**Work task**
Transcribe the listing below only from the line with "right shoulder: (21, 236)" up to and including the line with "left knee: (599, 472)".

[Opening Supplied data section]

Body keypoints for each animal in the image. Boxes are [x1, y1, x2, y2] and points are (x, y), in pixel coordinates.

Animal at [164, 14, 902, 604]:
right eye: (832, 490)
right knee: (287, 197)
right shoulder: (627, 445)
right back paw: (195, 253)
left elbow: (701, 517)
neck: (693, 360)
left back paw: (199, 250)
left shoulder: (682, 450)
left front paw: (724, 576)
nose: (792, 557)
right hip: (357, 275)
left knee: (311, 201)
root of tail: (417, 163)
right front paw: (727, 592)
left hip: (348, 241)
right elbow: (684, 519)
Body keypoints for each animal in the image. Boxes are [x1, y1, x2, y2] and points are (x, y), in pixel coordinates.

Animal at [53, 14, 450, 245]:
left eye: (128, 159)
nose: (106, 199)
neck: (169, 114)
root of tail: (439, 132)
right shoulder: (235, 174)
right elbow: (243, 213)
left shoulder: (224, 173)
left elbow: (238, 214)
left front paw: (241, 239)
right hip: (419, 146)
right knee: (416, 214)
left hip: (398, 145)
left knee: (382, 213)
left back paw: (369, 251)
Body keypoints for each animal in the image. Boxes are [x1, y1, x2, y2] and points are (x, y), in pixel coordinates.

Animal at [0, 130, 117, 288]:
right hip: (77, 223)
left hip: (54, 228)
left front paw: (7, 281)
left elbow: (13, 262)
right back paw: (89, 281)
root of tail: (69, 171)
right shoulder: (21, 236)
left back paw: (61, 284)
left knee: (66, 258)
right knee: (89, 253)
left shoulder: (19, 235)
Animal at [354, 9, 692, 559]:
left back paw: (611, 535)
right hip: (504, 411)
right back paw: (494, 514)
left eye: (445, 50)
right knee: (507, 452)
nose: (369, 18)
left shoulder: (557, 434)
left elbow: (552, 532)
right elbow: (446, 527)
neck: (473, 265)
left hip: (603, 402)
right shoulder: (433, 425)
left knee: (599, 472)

[Closing Supplied data section]
[Opening Supplied data section]

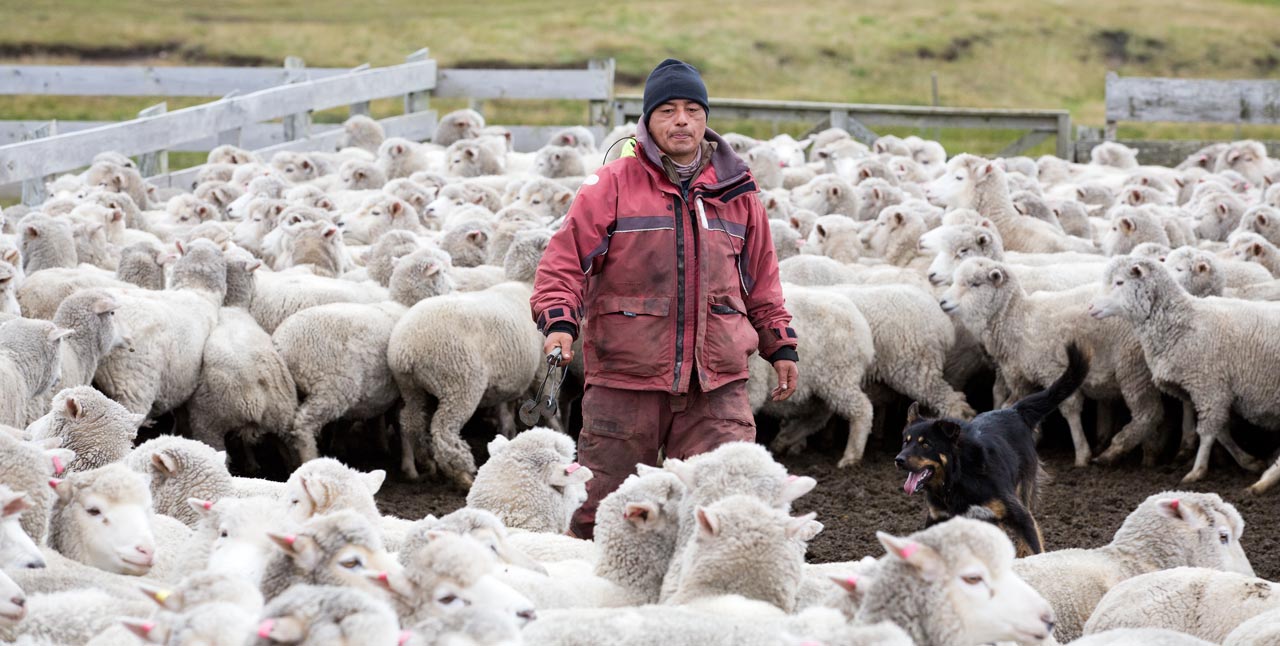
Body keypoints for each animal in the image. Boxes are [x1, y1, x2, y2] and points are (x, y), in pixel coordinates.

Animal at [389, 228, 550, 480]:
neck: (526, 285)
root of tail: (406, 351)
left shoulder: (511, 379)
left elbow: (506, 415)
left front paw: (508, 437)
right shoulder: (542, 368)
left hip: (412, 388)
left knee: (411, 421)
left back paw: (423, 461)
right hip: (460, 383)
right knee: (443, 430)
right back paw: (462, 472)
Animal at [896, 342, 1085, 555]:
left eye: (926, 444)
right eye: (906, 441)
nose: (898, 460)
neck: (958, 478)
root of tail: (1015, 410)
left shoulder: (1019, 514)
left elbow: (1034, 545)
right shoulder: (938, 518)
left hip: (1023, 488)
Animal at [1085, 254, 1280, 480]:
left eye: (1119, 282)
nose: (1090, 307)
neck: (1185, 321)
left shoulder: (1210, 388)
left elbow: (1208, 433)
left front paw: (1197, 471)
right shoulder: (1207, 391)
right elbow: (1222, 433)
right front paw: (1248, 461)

[Closing Supplied data section]
[Opening Supplied data section]

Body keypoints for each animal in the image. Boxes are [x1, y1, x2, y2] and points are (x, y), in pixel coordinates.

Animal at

[Closing Supplied data section]

**Answer to this task**
right shoulder: (21, 236)
left back paw: (61, 284)
left knee: (66, 258)
right knee: (89, 253)
left shoulder: (19, 235)
Animal at [354, 9, 692, 559]:
left back paw: (611, 535)
right hip: (504, 411)
right back paw: (494, 514)
left eye: (445, 50)
right knee: (507, 452)
nose: (369, 18)
left shoulder: (557, 434)
left elbow: (552, 532)
right elbow: (446, 527)
neck: (473, 265)
left hip: (603, 402)
right shoulder: (433, 425)
left knee: (599, 472)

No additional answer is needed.